2. Sekretaris Direktorat Jenderal Kerja Sama Perdagangan Internasional
Departemen Perdagangan mengatakan dalam putusan Panel DSB pada
November 2005 menyatakan Korsel harus melakukan rekalkulasi atau
menghitung ulang margin dumping untuk produk kertas asal Indonesia. Untuk
itu, Korsel diberikan waktu untuk melaksanakan paling lama delapan bulan
setelah keluarnya putusan atau berakhir pada Juli 2006. Panel DSB menilai
Korsel telah melakukan kesalahan dalam upaya membuktikan adanya praktik
dumping kertas dari Indonesia. Pengenaan tuduhan dumping kertas melanggar
ketentuan anti dumping WTO. Korea harus menghitung ulang margin
dumping sesuai dengan hasil panel maka ekspor kertas Indonesia ke Korsel
kurang dari dua persen atau deminimis sehingga tidak bisa dikenakan Bea
Masuk Anti Dumping. Panel Permanen merupakan panel tertinggi di WTO
jika putusan Panel Permanen juga tidak ditaati oleh Korsel, Indonesia dapat
melakukan retaliasi, yaitu upaya pembalasan atas kerugian yang diderita.
Dalam retaliasi, Indonesia dapat mengenakan bea masuk atas produk tertentu
dari Korsel dengan nilai kerugian yang sama selama pengenaan Bea Masuk
Anti-Dumping (BMAD). Korean Trade Commision yang merupakan otoritas
dumping Korsel mengenakan BMAD 2,8 - 8,22 % terhadap empat perusahaan
kertas, seperti yang telah disebutkan diatas yaitu PT Pabrik Kertas Tjiwi
Kimia, PT Pindo Deli Pulp & Paper Mills, PT Indah Kiat Pulp & Paper, dan
PT April Fine sejak 7 November 2003. Dalam membuat tuduhan dumping,
KTC menetapkan margin dumping kertas dari Indonesia mencapai 47,7
persen.
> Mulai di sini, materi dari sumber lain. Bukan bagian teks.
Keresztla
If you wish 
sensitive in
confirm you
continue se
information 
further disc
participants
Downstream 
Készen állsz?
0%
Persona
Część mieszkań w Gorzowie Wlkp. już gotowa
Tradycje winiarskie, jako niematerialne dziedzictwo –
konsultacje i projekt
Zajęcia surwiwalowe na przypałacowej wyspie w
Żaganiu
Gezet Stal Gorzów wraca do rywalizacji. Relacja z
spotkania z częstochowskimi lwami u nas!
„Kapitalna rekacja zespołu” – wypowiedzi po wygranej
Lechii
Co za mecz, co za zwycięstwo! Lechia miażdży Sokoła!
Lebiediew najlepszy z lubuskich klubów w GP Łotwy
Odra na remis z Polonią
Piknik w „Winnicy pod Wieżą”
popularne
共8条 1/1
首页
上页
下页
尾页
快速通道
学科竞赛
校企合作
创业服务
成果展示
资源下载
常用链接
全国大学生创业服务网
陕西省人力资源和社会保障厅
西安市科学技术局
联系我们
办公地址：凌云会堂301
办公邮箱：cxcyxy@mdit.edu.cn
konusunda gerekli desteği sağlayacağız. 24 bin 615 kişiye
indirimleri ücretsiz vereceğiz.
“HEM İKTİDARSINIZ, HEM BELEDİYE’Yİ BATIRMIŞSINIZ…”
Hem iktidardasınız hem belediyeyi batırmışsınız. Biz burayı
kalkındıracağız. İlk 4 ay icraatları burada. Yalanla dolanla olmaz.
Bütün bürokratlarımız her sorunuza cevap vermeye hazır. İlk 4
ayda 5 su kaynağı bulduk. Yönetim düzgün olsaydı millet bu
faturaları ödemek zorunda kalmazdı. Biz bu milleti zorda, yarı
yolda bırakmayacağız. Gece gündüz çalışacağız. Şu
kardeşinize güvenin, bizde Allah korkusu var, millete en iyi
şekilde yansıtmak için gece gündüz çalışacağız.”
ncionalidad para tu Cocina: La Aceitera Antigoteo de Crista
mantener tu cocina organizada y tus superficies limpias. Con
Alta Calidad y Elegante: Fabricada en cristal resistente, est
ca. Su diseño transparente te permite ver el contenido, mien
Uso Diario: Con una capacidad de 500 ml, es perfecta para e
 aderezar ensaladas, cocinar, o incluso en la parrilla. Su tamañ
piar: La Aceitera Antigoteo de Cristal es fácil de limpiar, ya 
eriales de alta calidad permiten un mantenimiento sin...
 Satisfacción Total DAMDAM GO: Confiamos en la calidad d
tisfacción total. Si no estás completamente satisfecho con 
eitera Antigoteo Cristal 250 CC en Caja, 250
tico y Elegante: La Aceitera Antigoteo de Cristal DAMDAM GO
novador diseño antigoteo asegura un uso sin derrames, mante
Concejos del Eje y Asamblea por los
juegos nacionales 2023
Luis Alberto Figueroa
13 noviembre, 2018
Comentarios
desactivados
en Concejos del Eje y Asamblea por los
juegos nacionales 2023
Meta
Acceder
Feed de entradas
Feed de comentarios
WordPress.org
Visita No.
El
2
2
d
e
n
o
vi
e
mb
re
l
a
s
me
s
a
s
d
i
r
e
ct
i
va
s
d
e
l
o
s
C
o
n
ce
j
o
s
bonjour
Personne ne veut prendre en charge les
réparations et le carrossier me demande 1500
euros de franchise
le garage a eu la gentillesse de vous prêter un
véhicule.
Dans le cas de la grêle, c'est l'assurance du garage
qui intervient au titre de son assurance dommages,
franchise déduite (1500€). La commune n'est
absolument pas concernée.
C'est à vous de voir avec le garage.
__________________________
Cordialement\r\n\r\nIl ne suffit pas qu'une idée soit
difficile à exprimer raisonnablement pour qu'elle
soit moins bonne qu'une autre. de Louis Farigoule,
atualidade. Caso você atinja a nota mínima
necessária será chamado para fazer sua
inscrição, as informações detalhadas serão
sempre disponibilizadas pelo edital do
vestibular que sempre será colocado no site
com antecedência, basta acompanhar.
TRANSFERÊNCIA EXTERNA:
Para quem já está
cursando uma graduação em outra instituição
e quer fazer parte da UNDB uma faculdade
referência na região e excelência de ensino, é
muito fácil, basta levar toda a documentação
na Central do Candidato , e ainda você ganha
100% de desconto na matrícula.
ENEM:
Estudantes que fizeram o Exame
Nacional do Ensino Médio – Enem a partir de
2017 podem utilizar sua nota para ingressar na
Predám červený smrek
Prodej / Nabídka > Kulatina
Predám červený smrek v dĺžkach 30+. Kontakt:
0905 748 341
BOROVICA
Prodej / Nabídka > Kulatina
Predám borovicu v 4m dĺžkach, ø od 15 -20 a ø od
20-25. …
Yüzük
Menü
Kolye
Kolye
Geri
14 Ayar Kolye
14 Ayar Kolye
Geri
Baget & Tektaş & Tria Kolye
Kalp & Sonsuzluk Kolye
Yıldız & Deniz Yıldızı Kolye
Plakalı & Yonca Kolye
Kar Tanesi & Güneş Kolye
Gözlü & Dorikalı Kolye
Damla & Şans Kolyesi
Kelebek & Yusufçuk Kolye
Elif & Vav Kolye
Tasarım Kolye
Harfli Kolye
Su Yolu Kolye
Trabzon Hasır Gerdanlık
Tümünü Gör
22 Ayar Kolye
Produk kertas yang dikenakan BMAD adalah plain paper copier dan
undercoated wood free printing paper.
3. Dalam kasus ini, Indonesia telah melakukan upaya pendekatan sesuai prosedur
terhadap Korsel.Pada 26 Oktober 2006 Indonesia juga mengirim surat
pengajuan konsultasi. Selanjutnya, konsultasi dilakukan pada 15 November
2006 namun gagal. Korea masih belum melaksanakan rekalkulasi dan dalam
pertemuan Korea mengulur-ulur waktu. Tindakan Korsel tersebut sangat
merugikan industri kertas Indonesia. Ekspor kertas ke Korsel anjlok hingga 50
persen dari US$ 120 juta. Kerugian tersebut akan berkepanjangan sebab Panel
juga menyita waktu cukup lama, paling cepat tiga bulan dan paling lama enam
bulan.
4. Kasus dumping Korea-Indonesia pada akhirnya dimenangkan oleh Indonesia.
Namun untuk menghadapi kasus kasus dumping yang belum terselesaikan
sekarang maka Indonesia perlu melakukan antisipasi dengan pembuatan
Undang-Undang (UU) Anti Dumping untuk melindungi industri dalam negeri
dari kerugian akibat melonjaknya barang impor. Selain itu, diperlukan
penetapkan Bea Masuk Anti Dumping Sementara (BMADS) dalam rangka
proses investigasi praktek dumping (ekspor dengan harga lebih murah dari
harga di dalam negeri) yang diajukan industri dalam negeri.
5. Pemerintah harus mengefektifkan Komite Anti Dumping Indonesia (KADI)
yang merupakan institusi yang bertugas melaksanakan penyelidikan,
pengumpulan bukti, penelitian dan pengolahan bukti dan informasi mengenai
barang impor dumping, barang impor bersubsidi dan lonjakan impor.